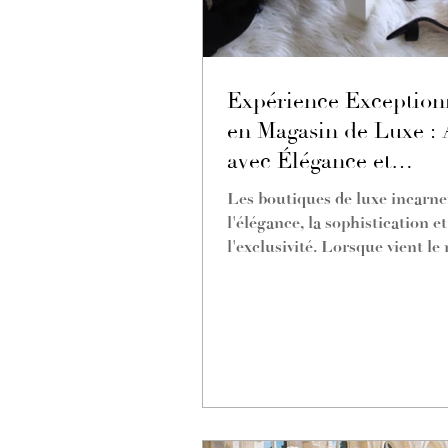
Expérience Exception
en Magasin de Luxe :
avec Élégance et
Raffinement
Les boutiques de luxe incarne
l'élégance, la sophistication et
l'exclusivité. Lorsque vient l
de créer une expérience mémor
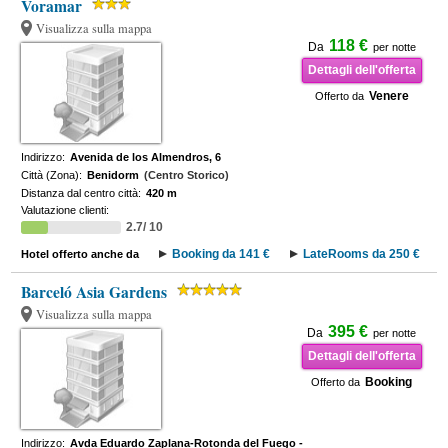
Voramar
Visualizza sulla mappa
118 €
Da
per notte
Dettagli dell'offerta
Venere
Offerto da
Indirizzo:
Avenida de los Almendros, 6
Città (Zona):
Benidorm
(Centro Storico)
Distanza dal centro città:
420 m
Valutazione clienti:
2.7/ 10
Booking da 141 €
LateRooms da 250 €
Hotel offerto anche da
Barceló Asia Gardens
Visualizza sulla mappa
395 €
Da
per notte
Dettagli dell'offerta
Booking
Offerto da
Indirizzo:
Avda Eduardo Zaplana-Rotonda del Fuego -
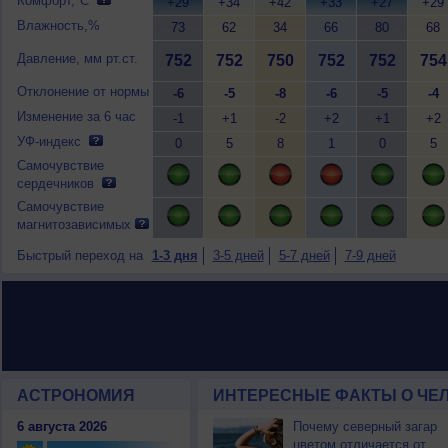
Комфорт,°C
+29
+34
+42
+33
+27
+29
Влажность,%
73
62
34
66
80
68
Давление, мм рт.ст.
752
752
750
752
752
754
Отклонение от нормы
-6
-5
-8
-6
-5
-4
Изменение за 6 час
-1
+1
-2
+2
+1
+2
УФ-индекс
0
5
8
1
0
5
Самочувствие
сердечников
Самочувствие
магнитозависимых
Быстрый переход на
1-3 дня
3-5 дней
5-7 дней
7-9 дней
АСТРОНОМИЯ
ИНТЕРЕСНЫЕ ФАКТЫ О ЧЕЛ
6 августа 2026
Почему северный загар
цветом отличается от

● ABOUT THIS TASK
Skip the pictures; extract only the lines from the line with "de créer une expérience mémor" through the final line of the material, exactly as they appear.

● FINISHED EXERCISE
de créer une expérience mémor
Voramar
Visualizza sulla mappa
118 €
Da
per notte
Dettagli dell'offerta
Venere
Offerto da
Indirizzo:
Avenida de los Almendros, 6
Città (Zona):
Benidorm
(Centro Storico)
Distanza dal centro città:
420 m
Valutazione clienti:
2.7/ 10
Booking da 141 €
LateRooms da 250 €
Hotel offerto anche da
Barceló Asia Gardens
Visualizza sulla mappa
395 €
Da
per notte
Dettagli dell'offerta
Booking
Offerto da
Indirizzo:
Avda Eduardo Zaplana-Rotonda del Fuego -
Комфорт,°C
+29
+34
+42
+33
+27
+29
Влажность,%
73
62
34
66
80
68
Давление, мм рт.ст.
752
752
750
752
752
754
Отклонение от нормы
-6
-5
-8
-6
-5
-4
Изменение за 6 час
-1
+1
-2
+2
+1
+2
УФ-индекс
0
5
8
1
0
5
Самочувствие
сердечников
Самочувствие
магнитозависимых
Быстрый переход на
1-3 дня
3-5 дней
5-7 дней
7-9 дней
АСТРОНОМИЯ
ИНТЕРЕСНЫЕ ФАКТЫ О ЧЕЛ
6 августа 2026
Почему северный загар
цветом отличается от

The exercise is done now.